Each calendar era starts from an arbitrary epoch, which is often chosen to commemorate an important historical or mythological event. For example, the epoch of the anno Domini calendar era (the civil calendar era used internationally and in many countries) is the traditionally-reckoned Incarnation of Jesus.[1] Many other current and historical calendar eras exist, each with its own epoch.

Asian national eras

  • The official Japanese system numbers years from the accession of the current emperor, regarding the calendar year during which the accession occurred as the first year.
  • A similar system existed in China before 1912, being based on the accession year of the emperor (1911 was thus the fourth year of the Xuantong period). With the establishment of the Republic of China in 1912, the republican era was introduced. It is still very common in Taiwan to date events via the republican era. The People's Republic of China adopted the common era calendar in 1949 (the 38th year of the Chinese Republic).

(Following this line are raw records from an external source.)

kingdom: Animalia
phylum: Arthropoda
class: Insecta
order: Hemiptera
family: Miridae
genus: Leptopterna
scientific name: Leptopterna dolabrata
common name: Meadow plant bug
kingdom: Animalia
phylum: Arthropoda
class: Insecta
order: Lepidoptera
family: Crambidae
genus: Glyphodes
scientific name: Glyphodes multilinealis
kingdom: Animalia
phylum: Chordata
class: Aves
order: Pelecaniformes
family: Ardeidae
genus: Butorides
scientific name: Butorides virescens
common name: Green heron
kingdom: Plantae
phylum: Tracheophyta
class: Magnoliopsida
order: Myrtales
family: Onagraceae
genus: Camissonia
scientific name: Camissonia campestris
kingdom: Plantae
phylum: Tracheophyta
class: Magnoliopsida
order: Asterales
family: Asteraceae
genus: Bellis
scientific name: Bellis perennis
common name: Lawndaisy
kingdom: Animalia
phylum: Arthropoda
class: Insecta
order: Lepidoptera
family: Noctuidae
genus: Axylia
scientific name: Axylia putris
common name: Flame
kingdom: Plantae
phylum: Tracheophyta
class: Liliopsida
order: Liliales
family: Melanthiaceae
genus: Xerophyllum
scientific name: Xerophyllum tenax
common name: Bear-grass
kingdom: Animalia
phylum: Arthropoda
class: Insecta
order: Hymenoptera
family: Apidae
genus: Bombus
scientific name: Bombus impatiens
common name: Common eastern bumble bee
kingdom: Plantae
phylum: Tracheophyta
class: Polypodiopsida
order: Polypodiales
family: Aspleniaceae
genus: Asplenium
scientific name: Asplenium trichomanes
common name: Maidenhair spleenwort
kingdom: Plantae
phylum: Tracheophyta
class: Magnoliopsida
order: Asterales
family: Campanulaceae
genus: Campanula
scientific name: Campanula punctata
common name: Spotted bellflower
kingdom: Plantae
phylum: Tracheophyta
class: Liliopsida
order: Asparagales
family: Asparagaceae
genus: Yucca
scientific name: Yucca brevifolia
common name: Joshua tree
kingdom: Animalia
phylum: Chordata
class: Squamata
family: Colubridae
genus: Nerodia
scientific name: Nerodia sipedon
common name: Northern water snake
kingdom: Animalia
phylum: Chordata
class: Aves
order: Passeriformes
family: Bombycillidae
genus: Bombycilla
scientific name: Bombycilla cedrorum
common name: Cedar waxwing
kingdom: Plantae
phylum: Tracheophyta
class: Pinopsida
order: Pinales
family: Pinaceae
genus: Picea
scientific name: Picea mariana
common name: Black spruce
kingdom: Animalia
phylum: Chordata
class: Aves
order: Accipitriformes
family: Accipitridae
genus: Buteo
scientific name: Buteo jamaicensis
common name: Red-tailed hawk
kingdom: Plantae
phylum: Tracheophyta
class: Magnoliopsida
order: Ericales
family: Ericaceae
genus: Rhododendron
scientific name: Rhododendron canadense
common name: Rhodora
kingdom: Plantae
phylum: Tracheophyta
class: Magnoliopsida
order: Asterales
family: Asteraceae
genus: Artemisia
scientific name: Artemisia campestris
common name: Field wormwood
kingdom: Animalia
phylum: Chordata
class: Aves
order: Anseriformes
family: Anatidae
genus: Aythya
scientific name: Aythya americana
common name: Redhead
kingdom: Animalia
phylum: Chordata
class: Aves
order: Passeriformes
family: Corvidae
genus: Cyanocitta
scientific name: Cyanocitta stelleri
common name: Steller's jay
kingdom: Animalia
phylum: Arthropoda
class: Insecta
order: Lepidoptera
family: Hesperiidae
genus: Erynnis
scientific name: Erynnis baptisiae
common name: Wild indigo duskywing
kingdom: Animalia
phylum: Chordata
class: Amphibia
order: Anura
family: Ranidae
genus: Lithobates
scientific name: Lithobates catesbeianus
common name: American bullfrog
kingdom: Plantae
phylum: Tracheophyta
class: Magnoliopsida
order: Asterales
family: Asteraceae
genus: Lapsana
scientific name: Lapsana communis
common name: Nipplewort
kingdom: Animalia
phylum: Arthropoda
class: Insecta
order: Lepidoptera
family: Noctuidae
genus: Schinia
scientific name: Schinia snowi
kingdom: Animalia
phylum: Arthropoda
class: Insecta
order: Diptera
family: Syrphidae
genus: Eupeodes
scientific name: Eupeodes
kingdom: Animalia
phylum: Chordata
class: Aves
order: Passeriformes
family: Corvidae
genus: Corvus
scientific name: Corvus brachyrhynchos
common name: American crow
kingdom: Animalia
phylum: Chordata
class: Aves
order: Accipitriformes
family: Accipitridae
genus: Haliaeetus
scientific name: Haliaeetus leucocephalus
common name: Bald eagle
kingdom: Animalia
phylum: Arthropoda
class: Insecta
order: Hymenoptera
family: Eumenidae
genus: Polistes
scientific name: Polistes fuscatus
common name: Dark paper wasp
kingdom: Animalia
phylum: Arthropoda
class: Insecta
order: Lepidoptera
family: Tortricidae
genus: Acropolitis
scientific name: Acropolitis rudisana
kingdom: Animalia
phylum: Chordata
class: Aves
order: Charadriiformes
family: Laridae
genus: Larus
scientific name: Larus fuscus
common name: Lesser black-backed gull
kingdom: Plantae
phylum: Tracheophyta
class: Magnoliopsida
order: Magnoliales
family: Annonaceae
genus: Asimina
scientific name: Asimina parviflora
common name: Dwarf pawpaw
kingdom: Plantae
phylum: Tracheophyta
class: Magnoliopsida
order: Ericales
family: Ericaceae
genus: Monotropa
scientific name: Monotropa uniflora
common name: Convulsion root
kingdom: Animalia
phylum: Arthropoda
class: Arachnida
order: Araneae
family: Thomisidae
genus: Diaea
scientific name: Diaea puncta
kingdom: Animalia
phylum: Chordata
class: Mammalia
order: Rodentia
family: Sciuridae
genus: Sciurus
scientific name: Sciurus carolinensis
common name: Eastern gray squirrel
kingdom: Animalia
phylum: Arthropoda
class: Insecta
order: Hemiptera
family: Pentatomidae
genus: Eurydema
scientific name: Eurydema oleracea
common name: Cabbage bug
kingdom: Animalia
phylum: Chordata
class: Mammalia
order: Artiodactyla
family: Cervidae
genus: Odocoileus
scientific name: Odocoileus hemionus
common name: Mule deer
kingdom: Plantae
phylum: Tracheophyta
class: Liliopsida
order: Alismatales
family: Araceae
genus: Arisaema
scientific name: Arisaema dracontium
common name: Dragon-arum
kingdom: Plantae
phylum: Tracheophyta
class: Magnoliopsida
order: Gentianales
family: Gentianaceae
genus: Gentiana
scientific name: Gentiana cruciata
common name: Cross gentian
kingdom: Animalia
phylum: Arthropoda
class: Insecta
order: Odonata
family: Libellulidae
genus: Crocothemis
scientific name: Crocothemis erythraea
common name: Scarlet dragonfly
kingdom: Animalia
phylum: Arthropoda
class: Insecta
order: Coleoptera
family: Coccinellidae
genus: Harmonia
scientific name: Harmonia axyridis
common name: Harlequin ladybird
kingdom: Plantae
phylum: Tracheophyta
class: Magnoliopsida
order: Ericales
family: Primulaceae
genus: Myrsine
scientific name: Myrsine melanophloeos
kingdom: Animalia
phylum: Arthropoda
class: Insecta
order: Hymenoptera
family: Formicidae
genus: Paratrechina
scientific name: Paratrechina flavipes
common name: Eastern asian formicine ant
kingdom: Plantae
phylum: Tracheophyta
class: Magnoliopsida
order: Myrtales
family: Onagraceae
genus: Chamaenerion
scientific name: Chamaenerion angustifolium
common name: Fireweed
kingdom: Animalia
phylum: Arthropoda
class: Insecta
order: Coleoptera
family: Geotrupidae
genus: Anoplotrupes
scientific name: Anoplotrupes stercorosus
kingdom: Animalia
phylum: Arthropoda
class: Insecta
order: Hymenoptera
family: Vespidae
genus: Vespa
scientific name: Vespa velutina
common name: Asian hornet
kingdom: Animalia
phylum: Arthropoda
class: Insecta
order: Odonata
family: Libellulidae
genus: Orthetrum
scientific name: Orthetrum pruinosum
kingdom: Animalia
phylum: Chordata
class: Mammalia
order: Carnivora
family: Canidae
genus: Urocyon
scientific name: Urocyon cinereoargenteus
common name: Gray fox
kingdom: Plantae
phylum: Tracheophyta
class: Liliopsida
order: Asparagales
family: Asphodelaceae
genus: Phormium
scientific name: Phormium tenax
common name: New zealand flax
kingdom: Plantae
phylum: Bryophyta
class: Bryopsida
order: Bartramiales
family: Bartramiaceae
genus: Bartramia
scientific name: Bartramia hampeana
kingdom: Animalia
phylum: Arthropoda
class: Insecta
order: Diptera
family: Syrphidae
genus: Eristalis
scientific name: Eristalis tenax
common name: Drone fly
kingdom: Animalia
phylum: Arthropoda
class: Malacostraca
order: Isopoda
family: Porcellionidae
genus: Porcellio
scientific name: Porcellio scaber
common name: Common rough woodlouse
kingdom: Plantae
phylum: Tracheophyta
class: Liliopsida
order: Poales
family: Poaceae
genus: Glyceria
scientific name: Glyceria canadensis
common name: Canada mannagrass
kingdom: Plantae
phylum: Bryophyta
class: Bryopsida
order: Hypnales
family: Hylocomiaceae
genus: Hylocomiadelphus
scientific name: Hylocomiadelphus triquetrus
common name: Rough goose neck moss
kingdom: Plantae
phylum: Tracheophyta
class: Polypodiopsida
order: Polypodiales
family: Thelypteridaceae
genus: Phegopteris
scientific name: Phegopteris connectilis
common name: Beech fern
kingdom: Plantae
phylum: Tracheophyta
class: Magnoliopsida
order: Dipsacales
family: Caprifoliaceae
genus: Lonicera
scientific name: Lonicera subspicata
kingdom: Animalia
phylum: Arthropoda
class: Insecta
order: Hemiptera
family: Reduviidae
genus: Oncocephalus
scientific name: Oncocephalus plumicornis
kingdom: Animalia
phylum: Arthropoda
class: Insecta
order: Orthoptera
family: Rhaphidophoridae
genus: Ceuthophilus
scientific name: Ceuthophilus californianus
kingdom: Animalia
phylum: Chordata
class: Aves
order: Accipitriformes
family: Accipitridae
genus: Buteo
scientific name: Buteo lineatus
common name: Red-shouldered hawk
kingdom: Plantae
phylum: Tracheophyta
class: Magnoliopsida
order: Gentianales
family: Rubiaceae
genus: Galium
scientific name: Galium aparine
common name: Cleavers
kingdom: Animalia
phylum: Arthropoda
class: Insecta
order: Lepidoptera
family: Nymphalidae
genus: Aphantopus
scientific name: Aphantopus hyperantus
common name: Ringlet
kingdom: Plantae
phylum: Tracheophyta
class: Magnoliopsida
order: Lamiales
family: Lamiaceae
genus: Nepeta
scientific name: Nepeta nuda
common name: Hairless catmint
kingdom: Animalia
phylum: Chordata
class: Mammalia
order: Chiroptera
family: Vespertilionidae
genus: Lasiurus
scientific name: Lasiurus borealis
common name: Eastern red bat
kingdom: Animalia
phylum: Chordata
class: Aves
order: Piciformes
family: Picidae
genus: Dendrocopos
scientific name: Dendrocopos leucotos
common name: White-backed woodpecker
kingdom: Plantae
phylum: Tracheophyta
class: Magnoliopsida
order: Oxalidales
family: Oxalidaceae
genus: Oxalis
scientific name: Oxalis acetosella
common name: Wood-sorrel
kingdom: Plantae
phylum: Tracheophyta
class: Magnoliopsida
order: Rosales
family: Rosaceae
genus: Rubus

  • In India, the Indian national calendar follows the Saka era
  • North Korea uses a system that starts in 1912 (= Juche 1), the year of the birth of their founder Kim Il-Sung. The year 2009 is "Juche 98". Juche means "autarky, self-reliance".
  • In Thailand in 1888 King Chulalongkorn decreed a National Thai Era dating from the founding of Bangkok on April 6, 1782. In 1912, New Year's Day was shifted to April 1. In 1941, Prime Minister Phibunsongkhram decided to count the years since 543 BC. This is the Thai solar calendar using the Thai Buddhist Era. Except for this era, it is the Gregorian calendar.